> **TEXTO DEL EJERCICIO**
Hace 25 años, Julián Ríos abrió por primera vez las puertas de su casa, un piso de 3 habitaciones, en Madrid, a jóvenes con problemas de drogas, recién salidos de la cárcel. En su hogar, han llegado a convivir hasta una docena de chicos a la vez. Julián define esta apertura como «una forma de vida». De hecho, ya no recuerda cómo se vive de otra manera. «Todo empezó con el segundo chico al que defendí como abogado –recuerda–; salió libre, pero no tenía dónde ir. Así que le propuse que viviese conmigo».

Al ver la necesidad que había detrás de los chicos a los que defendía, Julián se acercó hasta una parroquia del barrio madrileño de Vallecas. Allí, junto a un sacerdote, abogado también, empezaron a trabajar para jóvenes con problemas de drogadicción. Era el final de los años 80, y el problema de las drogas en Madrid estaba en la cresta de la ola. Pero ese trabajo en la parroquia trascendió hasta su hogar: «Empecé a acoger a chicos que salían de la cárcel».

Algunos muchachos han pasado mucho tiempo con él. Uno estuvo ocho años. Otros han estado dos o tres: «Nunca les di un tiempo límite de estancia. Su proceso de mejora era el que ponía la fecha de salida», afirma. Aun así, por su casa han pasado alrededor de 120 jóvenes. Algunos salieron vencedores de la dependencia. Otros, continuaron enganchados. También hay chicos que murieron. «Enfrentarme a ese sufrimiento, a la muerte, me hizo aprender a sobrevivir. A ser y a estar», reconoce.

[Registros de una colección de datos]
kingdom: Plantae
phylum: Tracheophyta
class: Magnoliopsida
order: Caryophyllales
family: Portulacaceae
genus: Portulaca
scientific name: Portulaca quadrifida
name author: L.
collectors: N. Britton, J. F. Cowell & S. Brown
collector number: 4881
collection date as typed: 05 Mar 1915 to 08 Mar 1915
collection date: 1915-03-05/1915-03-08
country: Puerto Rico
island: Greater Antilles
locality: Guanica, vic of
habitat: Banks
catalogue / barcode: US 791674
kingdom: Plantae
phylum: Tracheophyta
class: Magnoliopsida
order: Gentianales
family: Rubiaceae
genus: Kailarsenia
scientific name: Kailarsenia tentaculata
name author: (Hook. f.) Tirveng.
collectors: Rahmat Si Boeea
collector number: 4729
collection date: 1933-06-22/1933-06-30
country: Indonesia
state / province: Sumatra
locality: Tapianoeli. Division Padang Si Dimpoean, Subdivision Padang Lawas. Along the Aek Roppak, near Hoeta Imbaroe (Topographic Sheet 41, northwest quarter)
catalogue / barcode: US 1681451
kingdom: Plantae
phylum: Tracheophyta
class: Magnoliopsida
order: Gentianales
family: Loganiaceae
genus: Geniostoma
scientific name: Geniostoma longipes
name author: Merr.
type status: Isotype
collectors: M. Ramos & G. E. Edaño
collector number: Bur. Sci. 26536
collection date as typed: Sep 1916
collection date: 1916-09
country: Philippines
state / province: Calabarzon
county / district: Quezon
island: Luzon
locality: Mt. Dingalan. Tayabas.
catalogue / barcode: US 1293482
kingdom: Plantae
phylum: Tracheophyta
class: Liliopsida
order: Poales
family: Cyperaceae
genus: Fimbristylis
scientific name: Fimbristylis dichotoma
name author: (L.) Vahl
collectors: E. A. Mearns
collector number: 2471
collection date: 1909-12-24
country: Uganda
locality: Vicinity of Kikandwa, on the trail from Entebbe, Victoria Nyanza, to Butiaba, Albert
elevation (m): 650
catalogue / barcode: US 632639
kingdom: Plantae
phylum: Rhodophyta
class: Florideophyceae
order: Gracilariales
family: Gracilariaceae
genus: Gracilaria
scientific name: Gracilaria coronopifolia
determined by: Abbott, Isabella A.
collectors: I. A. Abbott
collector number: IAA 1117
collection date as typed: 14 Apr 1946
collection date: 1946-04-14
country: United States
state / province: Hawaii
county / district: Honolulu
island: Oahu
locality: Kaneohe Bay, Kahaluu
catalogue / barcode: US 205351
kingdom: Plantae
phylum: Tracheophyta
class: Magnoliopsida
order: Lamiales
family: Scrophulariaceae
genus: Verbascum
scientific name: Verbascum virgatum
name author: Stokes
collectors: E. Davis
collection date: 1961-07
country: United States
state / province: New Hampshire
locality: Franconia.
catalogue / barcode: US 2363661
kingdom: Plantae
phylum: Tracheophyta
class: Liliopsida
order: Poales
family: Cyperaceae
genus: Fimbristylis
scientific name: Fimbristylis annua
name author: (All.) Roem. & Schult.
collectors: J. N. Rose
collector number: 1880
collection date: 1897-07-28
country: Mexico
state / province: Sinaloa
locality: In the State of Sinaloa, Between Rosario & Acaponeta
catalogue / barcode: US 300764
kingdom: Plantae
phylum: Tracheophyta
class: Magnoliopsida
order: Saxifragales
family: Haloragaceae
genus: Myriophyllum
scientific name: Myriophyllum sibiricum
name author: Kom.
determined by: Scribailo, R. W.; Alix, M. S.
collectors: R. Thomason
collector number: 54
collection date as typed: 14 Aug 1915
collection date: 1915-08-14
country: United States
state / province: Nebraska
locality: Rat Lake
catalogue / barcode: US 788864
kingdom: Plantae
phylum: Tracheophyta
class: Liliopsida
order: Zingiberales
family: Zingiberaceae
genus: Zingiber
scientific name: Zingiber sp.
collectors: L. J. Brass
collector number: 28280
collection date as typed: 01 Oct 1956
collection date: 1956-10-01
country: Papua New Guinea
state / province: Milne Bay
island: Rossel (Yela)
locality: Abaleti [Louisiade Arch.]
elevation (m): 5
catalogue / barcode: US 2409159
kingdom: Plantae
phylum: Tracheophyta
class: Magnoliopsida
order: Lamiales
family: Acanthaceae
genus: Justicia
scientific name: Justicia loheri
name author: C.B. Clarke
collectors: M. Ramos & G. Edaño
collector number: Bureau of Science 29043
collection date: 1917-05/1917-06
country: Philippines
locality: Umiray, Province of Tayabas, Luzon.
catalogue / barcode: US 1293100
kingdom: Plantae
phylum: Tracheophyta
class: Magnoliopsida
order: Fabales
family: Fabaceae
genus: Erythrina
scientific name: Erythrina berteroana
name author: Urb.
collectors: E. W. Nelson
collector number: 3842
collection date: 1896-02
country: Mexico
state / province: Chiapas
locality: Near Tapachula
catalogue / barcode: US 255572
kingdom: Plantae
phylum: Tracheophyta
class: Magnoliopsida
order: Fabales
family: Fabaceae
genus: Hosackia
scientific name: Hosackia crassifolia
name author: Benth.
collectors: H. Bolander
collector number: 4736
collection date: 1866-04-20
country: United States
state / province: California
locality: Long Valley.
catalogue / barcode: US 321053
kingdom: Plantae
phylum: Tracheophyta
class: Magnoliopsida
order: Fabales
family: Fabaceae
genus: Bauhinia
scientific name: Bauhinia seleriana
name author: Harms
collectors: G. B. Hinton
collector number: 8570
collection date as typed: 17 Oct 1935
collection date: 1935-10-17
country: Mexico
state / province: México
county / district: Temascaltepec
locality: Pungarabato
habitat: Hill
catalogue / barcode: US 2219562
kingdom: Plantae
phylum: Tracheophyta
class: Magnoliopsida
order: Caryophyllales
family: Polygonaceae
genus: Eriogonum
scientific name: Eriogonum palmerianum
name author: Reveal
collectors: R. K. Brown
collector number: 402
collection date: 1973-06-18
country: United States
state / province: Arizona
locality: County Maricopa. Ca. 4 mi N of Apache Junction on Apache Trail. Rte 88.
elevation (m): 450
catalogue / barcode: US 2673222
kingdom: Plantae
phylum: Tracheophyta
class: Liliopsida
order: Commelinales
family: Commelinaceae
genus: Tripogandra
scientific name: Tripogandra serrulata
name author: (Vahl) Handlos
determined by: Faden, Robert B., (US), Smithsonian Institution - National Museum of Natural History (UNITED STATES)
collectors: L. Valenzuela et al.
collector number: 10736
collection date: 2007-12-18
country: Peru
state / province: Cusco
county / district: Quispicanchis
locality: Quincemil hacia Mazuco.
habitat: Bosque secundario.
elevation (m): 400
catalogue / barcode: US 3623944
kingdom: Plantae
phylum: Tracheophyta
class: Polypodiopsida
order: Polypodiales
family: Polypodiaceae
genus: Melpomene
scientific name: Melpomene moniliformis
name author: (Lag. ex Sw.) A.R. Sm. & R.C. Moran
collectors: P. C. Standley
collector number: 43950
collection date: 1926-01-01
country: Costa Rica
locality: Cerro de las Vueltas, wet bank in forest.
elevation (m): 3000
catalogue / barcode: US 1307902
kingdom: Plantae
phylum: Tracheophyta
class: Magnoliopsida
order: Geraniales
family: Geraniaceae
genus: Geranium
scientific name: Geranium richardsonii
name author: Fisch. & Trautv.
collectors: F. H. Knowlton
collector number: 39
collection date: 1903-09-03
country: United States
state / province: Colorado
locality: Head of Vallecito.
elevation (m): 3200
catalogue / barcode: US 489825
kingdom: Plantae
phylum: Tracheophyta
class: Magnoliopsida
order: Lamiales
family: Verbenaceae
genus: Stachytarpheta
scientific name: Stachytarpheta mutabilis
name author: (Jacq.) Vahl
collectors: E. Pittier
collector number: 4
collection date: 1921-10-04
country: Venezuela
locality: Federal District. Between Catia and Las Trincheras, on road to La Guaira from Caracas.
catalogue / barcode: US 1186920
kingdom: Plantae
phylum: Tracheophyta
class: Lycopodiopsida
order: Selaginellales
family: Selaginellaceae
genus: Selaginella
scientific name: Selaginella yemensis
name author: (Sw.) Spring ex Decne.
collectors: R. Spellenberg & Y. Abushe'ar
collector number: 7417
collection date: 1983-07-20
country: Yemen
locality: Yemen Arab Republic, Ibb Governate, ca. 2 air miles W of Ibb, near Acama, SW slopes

> **ACTIVIDAD**
Reescribir en forma de lista el párrafo del texto sobre Julián Ríos que comienza por «Algunos muchachos han pasado», conservando sus datos principales.

> **EJERCICIO RESUELTO**
- Algunos jóvenes convivieron mucho tiempo con Julián: uno, ocho años; otros, dos o tres.
- Julián nunca les fijó un tiempo límite de estancia. La fecha de salida la marcaba el proceso de mejora de cada uno.
- Por su casa han pasado alrededor de 120 jóvenes.
- Algunos superaron la dependencia, otros siguieron enganchados y algunos murieron.
- Según Julián, enfrentarse a ese sufrimiento y a la muerte le enseñó a sobrevivir, «a ser y a estar».